A year of R&D, supplier visits, and shelf tests later, we replaced the steel can with a BPA-free carton, kept the wild-caught fish, and shipped it. We're building the protein brand we wanted to eat — clean, loud, and honest about what's inside.
Aiden grew up inside CPG. His family's brand, Twisted Alchemy, sits on shelves at Whole Foods, Sprouts, Ritz-Carlton, and Nobu, and he's worked every side of it — sales, ops, customer. He leads brand, product, and growth at STRONGFISH, where the obsession with what goes into your body meets the obsession with how it shows up on shelf.

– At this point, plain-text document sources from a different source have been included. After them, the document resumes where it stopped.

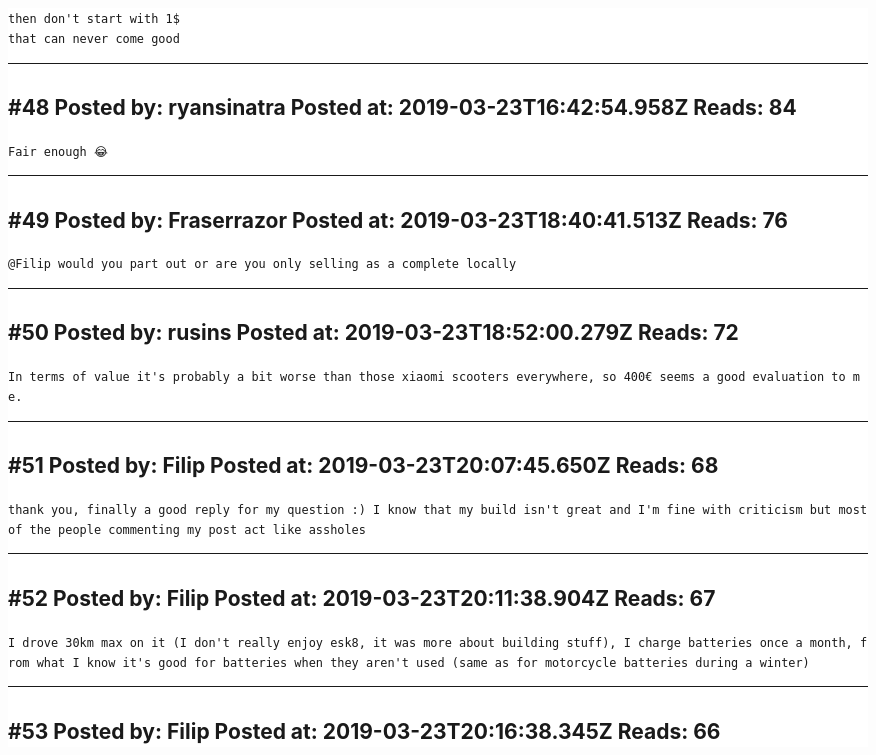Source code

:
 ```
then don't start with 1$  
that can never come good
```

---
## \#48 Posted by: ryansinatra Posted at: 2019-03-23T16:42:54.958Z Reads: 84

```
Fair enough 😂
```

---
## \#49 Posted by: Fraserrazor Posted at: 2019-03-23T18:40:41.513Z Reads: 76

```
@Filip would you part out or are you only selling as a complete locally
```

---
## \#50 Posted by: rusins Posted at: 2019-03-23T18:52:00.279Z Reads: 72

```
In terms of value it's probably a bit worse than those xiaomi scooters everywhere, so 400€ seems a good evaluation to me.
```

---
## \#51 Posted by: Filip Posted at: 2019-03-23T20:07:45.650Z Reads: 68

```
thank you, finally a good reply for my question :) I know that my build isn't great and I'm fine with criticism but most of the people commenting my post act like assholes
```

---
## \#52 Posted by: Filip Posted at: 2019-03-23T20:11:38.904Z Reads: 67

```
I drove 30km max on it (I don't really enjoy esk8, it was more about building stuff), I charge batteries once a month, from what I know it's good for batteries when they aren't used (same as for motorcycle batteries during a winter)
```

---
## \#53 Posted by: Filip Posted at: 2019-03-23T20:16:38.345Z Reads: 66
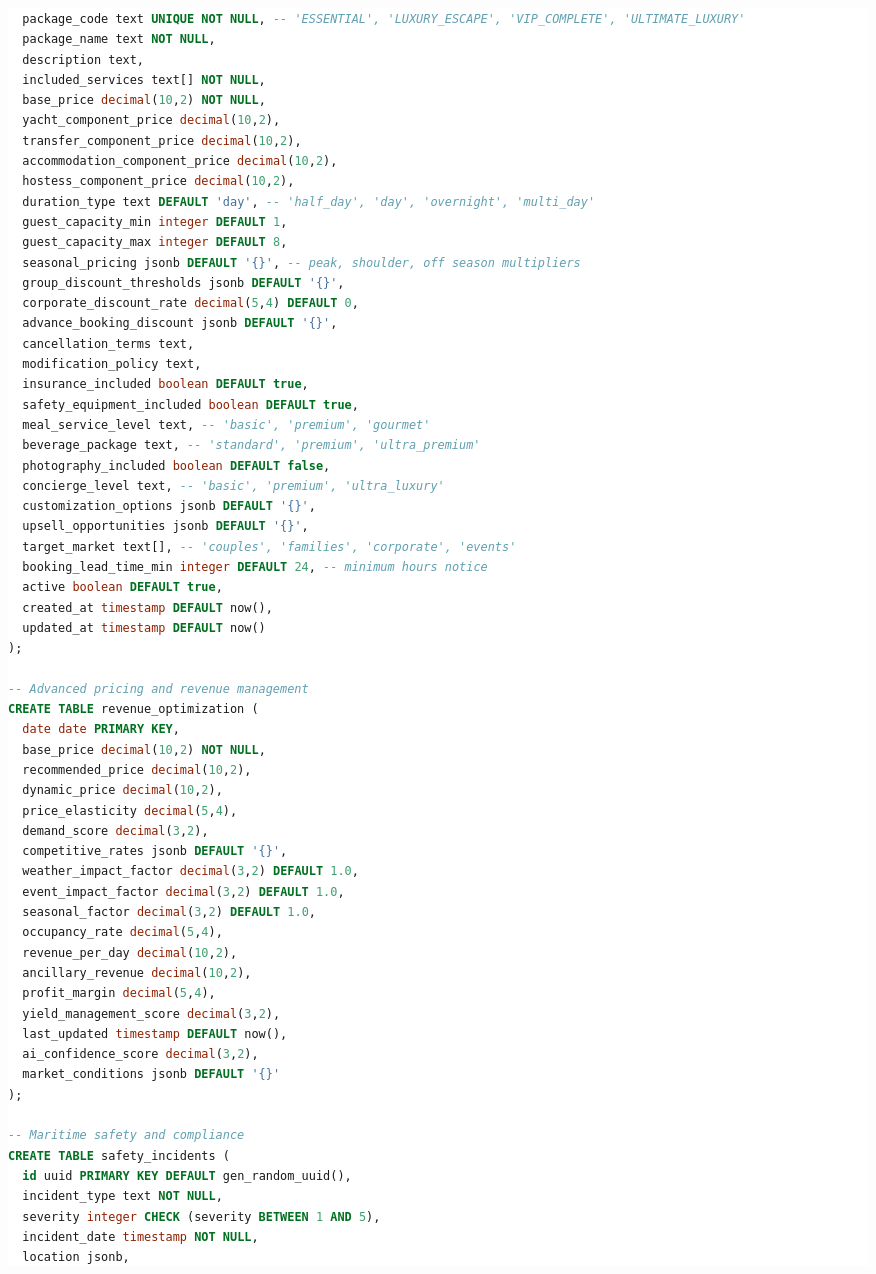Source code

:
```sql
  package_code text UNIQUE NOT NULL, -- 'ESSENTIAL', 'LUXURY_ESCAPE', 'VIP_COMPLETE', 'ULTIMATE_LUXURY'
  package_name text NOT NULL,
  description text,
  included_services text[] NOT NULL,
  base_price decimal(10,2) NOT NULL,
  yacht_component_price decimal(10,2),
  transfer_component_price decimal(10,2),
  accommodation_component_price decimal(10,2),
  hostess_component_price decimal(10,2),
  duration_type text DEFAULT 'day', -- 'half_day', 'day', 'overnight', 'multi_day'
  guest_capacity_min integer DEFAULT 1,
  guest_capacity_max integer DEFAULT 8,
  seasonal_pricing jsonb DEFAULT '{}', -- peak, shoulder, off season multipliers
  group_discount_thresholds jsonb DEFAULT '{}',
  corporate_discount_rate decimal(5,4) DEFAULT 0,
  advance_booking_discount jsonb DEFAULT '{}',
  cancellation_terms text,
  modification_policy text,
  insurance_included boolean DEFAULT true,
  safety_equipment_included boolean DEFAULT true,
  meal_service_level text, -- 'basic', 'premium', 'gourmet'
  beverage_package text, -- 'standard', 'premium', 'ultra_premium'
  photography_included boolean DEFAULT false,
  concierge_level text, -- 'basic', 'premium', 'ultra_luxury'
  customization_options jsonb DEFAULT '{}',
  upsell_opportunities jsonb DEFAULT '{}',
  target_market text[], -- 'couples', 'families', 'corporate', 'events'
  booking_lead_time_min integer DEFAULT 24, -- minimum hours notice
  active boolean DEFAULT true,
  created_at timestamp DEFAULT now(),
  updated_at timestamp DEFAULT now()
);

-- Advanced pricing and revenue management
CREATE TABLE revenue_optimization (
  date date PRIMARY KEY,
  base_price decimal(10,2) NOT NULL,
  recommended_price decimal(10,2),
  dynamic_price decimal(10,2),
  price_elasticity decimal(5,4),
  demand_score decimal(3,2),
  competitive_rates jsonb DEFAULT '{}',
  weather_impact_factor decimal(3,2) DEFAULT 1.0,
  event_impact_factor decimal(3,2) DEFAULT 1.0,
  seasonal_factor decimal(3,2) DEFAULT 1.0,
  occupancy_rate decimal(5,4),
  revenue_per_day decimal(10,2),
  ancillary_revenue decimal(10,2),
  profit_margin decimal(5,4),
  yield_management_score decimal(3,2),
  last_updated timestamp DEFAULT now(),
  ai_confidence_score decimal(3,2),
  market_conditions jsonb DEFAULT '{}'
);

-- Maritime safety and compliance
CREATE TABLE safety_incidents (
  id uuid PRIMARY KEY DEFAULT gen_random_uuid(),
  incident_type text NOT NULL,
  severity integer CHECK (severity BETWEEN 1 AND 5),
  incident_date timestamp NOT NULL,
  location jsonb,
```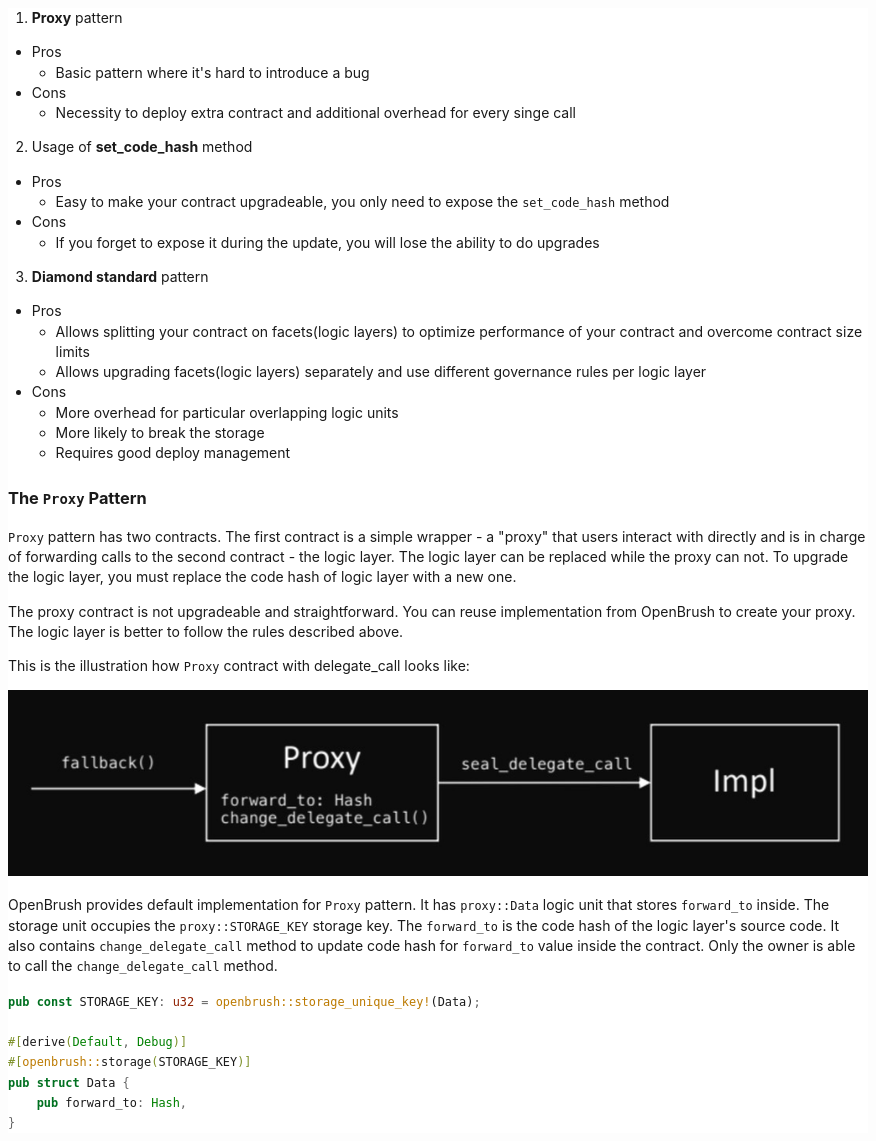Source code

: 1. **Proxy** pattern
  * Pros
    * Basic pattern where it's hard to introduce a bug
  * Cons
    * Necessity to deploy extra contract and additional overhead for every singe call
2. Usage of **set_code_hash** method
  * Pros
    * Easy to make your contract upgradeable, you only need to expose the `set_code_hash` method
  * Cons
    * If you forget to expose it during the update, you will lose the ability to do upgrades
3. **Diamond standard** pattern
  * Pros
    * Allows splitting your contract on facets(logic layers) to optimize performance of your contract and overcome contract size limits
    * Allows upgrading facets(logic layers) separately and use different governance rules per logic layer
  * Cons
    * More overhead for particular overlapping logic units
    * More likely to break the storage
    * Requires good deploy management

### The `Proxy` Pattern

`Proxy` pattern has two contracts. The first contract is a simple wrapper - 
a "proxy" that users interact with directly and is in charge of forwarding calls to 
the second contract - the logic layer. The logic layer can be replaced while the proxy 
can not. To upgrade the logic layer, you must replace the code hash of logic layer with a new one.

The proxy contract is not upgradeable and straightforward. You can reuse implementation from OpenBrush to create your proxy.
The logic layer is better to follow the rules described above.

This is the illustration how `Proxy` contract with delegate_call looks like:

![](assets/20220715_130416_DD058578-67E2-4832-9F75-CA18C3B3921C_4_5005_c.jpeg)

OpenBrush provides default implementation for `Proxy` pattern.
It has `proxy::Data` logic unit that stores `forward_to` inside.
The storage unit occupies the `proxy::STORAGE_KEY` storage key.
The `forward_to` is the code hash of the logic layer's source code. It also contains
`change_delegate_call` method to update code hash for `forward_to` value inside
the contract. Only the owner is able to call the `change_delegate_call` method.

```rust
pub const STORAGE_KEY: u32 = openbrush::storage_unique_key!(Data);

#[derive(Default, Debug)]
#[openbrush::storage(STORAGE_KEY)]
pub struct Data {
    pub forward_to: Hash,
}
```
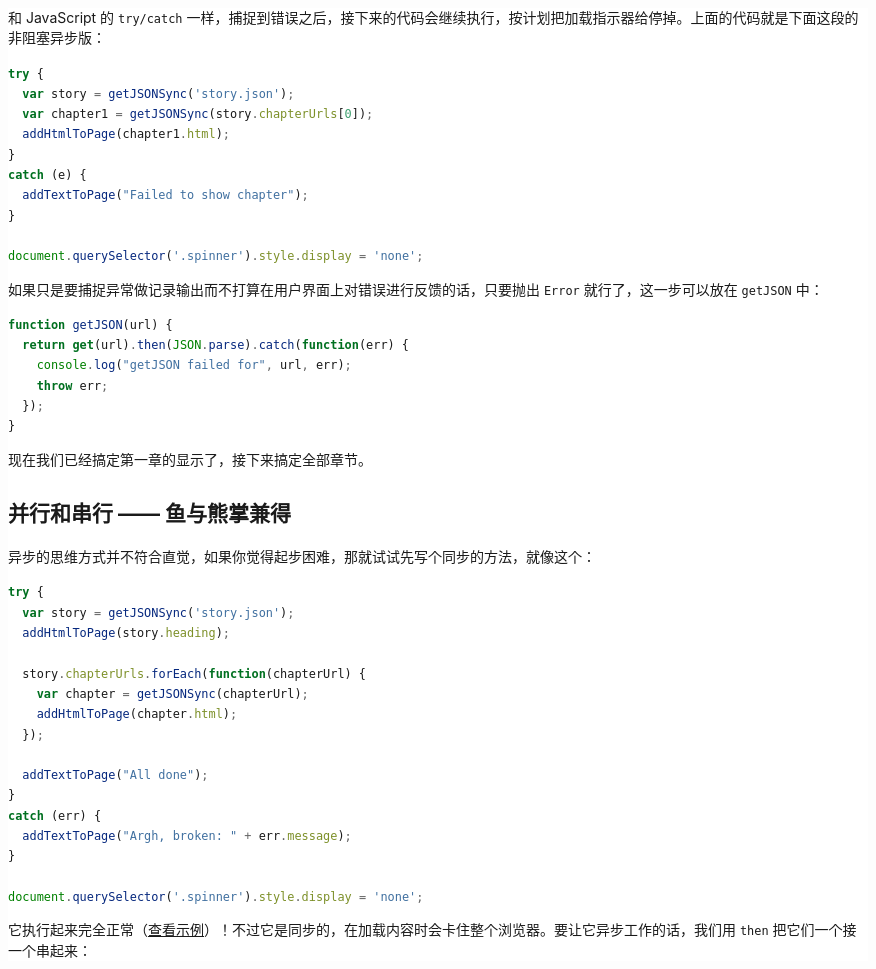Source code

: 和 JavaScript 的 `try/catch` 一样，捕捉到错误之后，接下来的代码会继续执行，按计划把加载指示器给停掉。上面的代码就是下面这段的非阻塞异步版：


```javascript
try {
  var story = getJSONSync('story.json');
  var chapter1 = getJSONSync(story.chapterUrls[0]);
  addHtmlToPage(chapter1.html);
}
catch (e) {
  addTextToPage("Failed to show chapter");
}

document.querySelector('.spinner').style.display = 'none';
```

如果只是要捕捉异常做记录输出而不打算在用户界面上对错误进行反馈的话，只要抛出 `Error` 就行了，这一步可以放在 `getJSON` 中：

```javascript
function getJSON(url) {
  return get(url).then(JSON.parse).catch(function(err) {
    console.log("getJSON failed for", url, err);
    throw err;
  });
}
```

现在我们已经搞定第一章的显示了，接下来搞定全部章节。

## 并行和串行 —— 鱼与熊掌兼得 ##

异步的思维方式并不符合直觉，如果你觉得起步困难，那就试试先写个同步的方法，就像这个：

```javascript
try {
  var story = getJSONSync('story.json');
  addHtmlToPage(story.heading);

  story.chapterUrls.forEach(function(chapterUrl) {
    var chapter = getJSONSync(chapterUrl);
    addHtmlToPage(chapter.html);
  });

  addTextToPage("All done");
}
catch (err) {
  addTextToPage("Argh, broken: " + err.message);
}

document.querySelector('.spinner').style.display = 'none';
```

它执行起来完全正常（[查看示例](http://www.html5rocks.com/zh/tutorials/es6/promises/sync-example.html)）！不过它是同步的，在加载内容时会卡住整个浏览器。要让它异步工作的话，我们用 `then` 把它们一个接一个串起来：


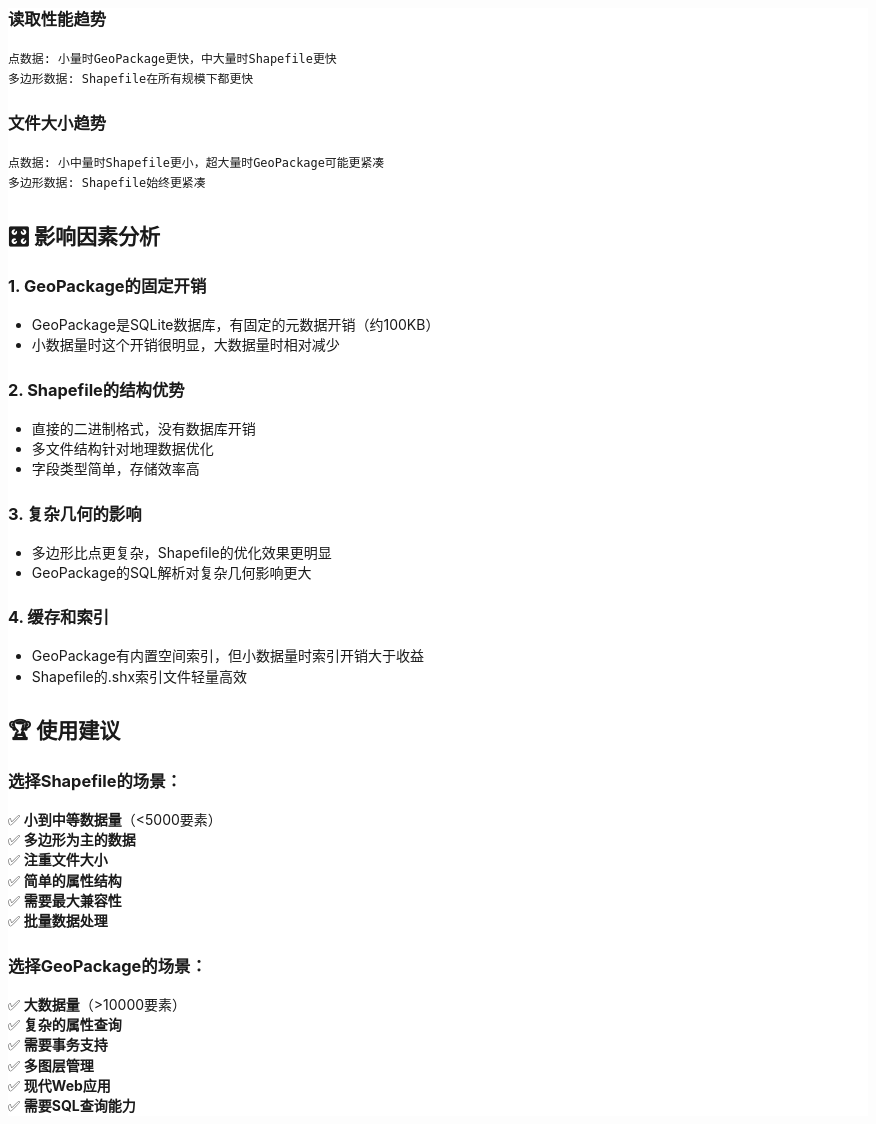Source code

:### 读取性能趋势
```
点数据: 小量时GeoPackage更快，中大量时Shapefile更快
多边形数据: Shapefile在所有规模下都更快
```

### 文件大小趋势
```
点数据: 小中量时Shapefile更小，超大量时GeoPackage可能更紧凑
多边形数据: Shapefile始终更紧凑
```

## 🎛️ 影响因素分析

### 1. **GeoPackage的固定开销**
- GeoPackage是SQLite数据库，有固定的元数据开销（约100KB）
- 小数据量时这个开销很明显，大数据量时相对减少

### 2. **Shapefile的结构优势**  
- 直接的二进制格式，没有数据库开销
- 多文件结构针对地理数据优化
- 字段类型简单，存储效率高

### 3. **复杂几何的影响**
- 多边形比点更复杂，Shapefile的优化效果更明显
- GeoPackage的SQL解析对复杂几何影响更大

### 4. **缓存和索引**
- GeoPackage有内置空间索引，但小数据量时索引开销大于收益
- Shapefile的.shx索引文件轻量高效

## 🏆 使用建议

### 选择Shapefile的场景：
✅ **小到中等数据量**（<5000要素）  
✅ **多边形为主的数据**  
✅ **注重文件大小**  
✅ **简单的属性结构**  
✅ **需要最大兼容性**  
✅ **批量数据处理**  

### 选择GeoPackage的场景：  
✅ **大数据量**（>10000要素）  
✅ **复杂的属性查询**  
✅ **需要事务支持**  
✅ **多图层管理**  
✅ **现代Web应用**  
✅ **需要SQL查询能力**  
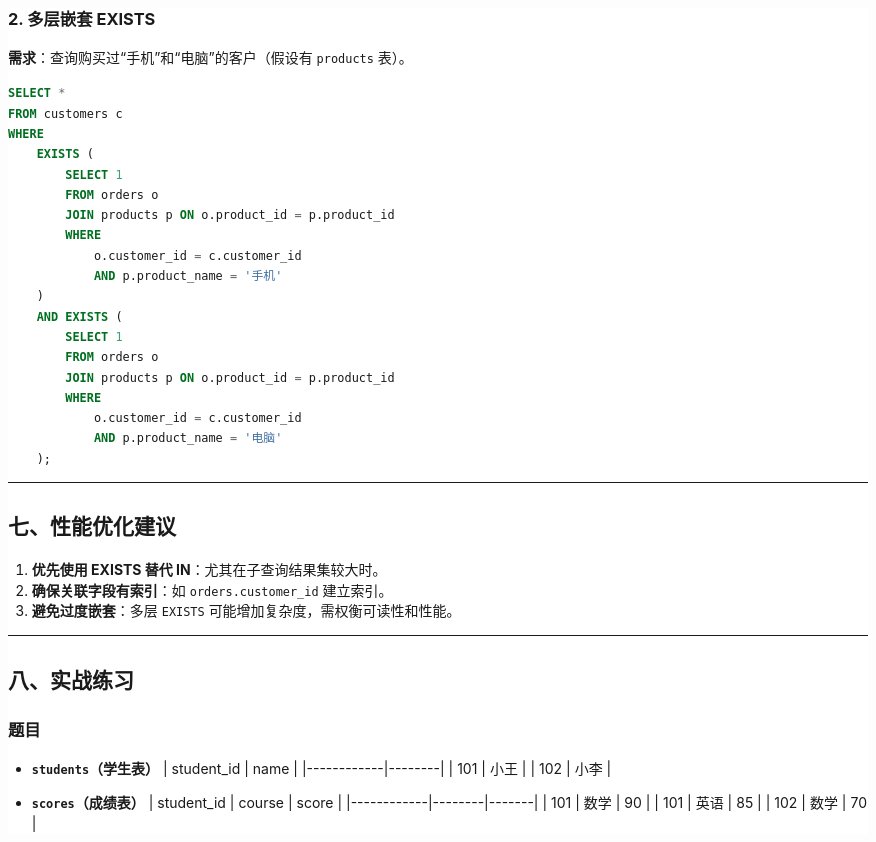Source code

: ### **2. 多层嵌套 EXISTS**
**需求**：查询购买过“手机”和“电脑”的客户（假设有 `products` 表）。
```sql
SELECT *
FROM customers c
WHERE 
    EXISTS (
        SELECT 1
        FROM orders o
        JOIN products p ON o.product_id = p.product_id
        WHERE 
            o.customer_id = c.customer_id
            AND p.product_name = '手机'
    )
    AND EXISTS (
        SELECT 1
        FROM orders o
        JOIN products p ON o.product_id = p.product_id
        WHERE 
            o.customer_id = c.customer_id
            AND p.product_name = '电脑'
    );
```

---

## **七、性能优化建议**
1. **优先使用 EXISTS 替代 IN**：尤其在子查询结果集较大时。
2. **确保关联字段有索引**：如 `orders.customer_id` 建立索引。
3. **避免过度嵌套**：多层 `EXISTS` 可能增加复杂度，需权衡可读性和性能。

---

## **八、实战练习**
### **题目**
- **`students`（学生表）**
  | student_id | name   |
  |------------|--------|
  | 101        | 小王   |
  | 102        | 小李   |

- **`scores`（成绩表）**
  | student_id | course | score |
  |------------|--------|-------|
  | 101        | 数学   | 90    |
  | 101        | 英语   | 85    |
  | 102        | 数学   | 70    |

Scott is a 25-year CPG operator. He founded and exited Kim and Scott's Gourmet Pretzels, scaling it to 20,000+ points of distribution, and co-founded Twisted Alchemy. At STRONGFISH he runs supply, operations, and the playbook he's spent two decades writing — how a small brand earns shelf, trust, and durability against the incumbents.
The post-tin era of fish protein. Wild-caught, cold-pressed EVOO, sea salt. Sealed in a BPA-free carton — not a 100-year-old metal can.
24–25g of complete protein, no plastic-lined lids, no compromise on taste. Built for athletes, home cooks, and anyone who reads a label.
Three SKUs at launch. A founders batch in October 2026. Then the long, patient work of earning shelf — one carton at a time.
Canned sardines themselves are nutritious — wild-caught, high in protein, and rich in omega-3s. The concern is the can. Most steel cans use an epoxy liner that historically contained BPA, and even "BPA-free" liners often swap in BPS or BPF — chemicals with similar endocrine-disrupting profiles. Acidic ingredients like lemon and tomato accelerate leaching. The fish is fine. The packaging is the problem.
Per STRONGFISH carton: wild salmon delivers 24g of complete protein, wild sardines deliver 25g, and wild tuna delivers 24g. All three contain every essential amino acid in the ratios your body needs to repair muscle. Tuna is leanest, sardines bring the most omega-3 per gram, and salmon sits in the middle on both axes.
Bisphenol A is an endocrine disruptor — it mimics estrogen and has been linked to hormonal, reproductive, and metabolic effects in peer-reviewed studies. It leaches from can liners into food, especially fatty or acidic foods like fish in oil or tomato sauce. "BPA-free" cans usually substitute BPS or BPF, which behave similarly. The cleanest solution is to skip the metal liner entirely.
Tetra Recart cartons are paperboard-based, retort-sterilized packages with no metal can liner. They keep food shelf-stable for years without BPA, BPS, or epoxy coatings. They use roughly two-thirds less raw material than steel cans, ship flat (lower carbon footprint), and tear open by hand — no opener, no sharp lid.
Yes. STRONGFISH cartons are accepted in carton recycling programs across most of the US and Europe. The paperboard layer is recovered and pulped into new paper products. Rinse the empty carton, flatten it, and toss it in your curbside bin where carton recycling is available.
For protein content alone, the difference is small — both are complete proteins. Where wild pulls ahead is the surrounding nutrition: a leaner fat profile, higher omega-3-to-omega-6 ratio, no antibiotic exposure, and no fishmeal feed. Wild-caught salmon, sardines, and tuna also carry fewer contaminants from feed-pellet aquaculture systems.
Both are complete proteins with a full amino acid profile. Whey is faster-absorbing and convenient post-workout. Fish protein digests slower, comes with omega-3s and micronutrients (B12, selenium, vitamin D), and arrives as actual food — not a powdered isolate. For most athletes the smarter answer is both: whey when speed matters, real fish for everything else.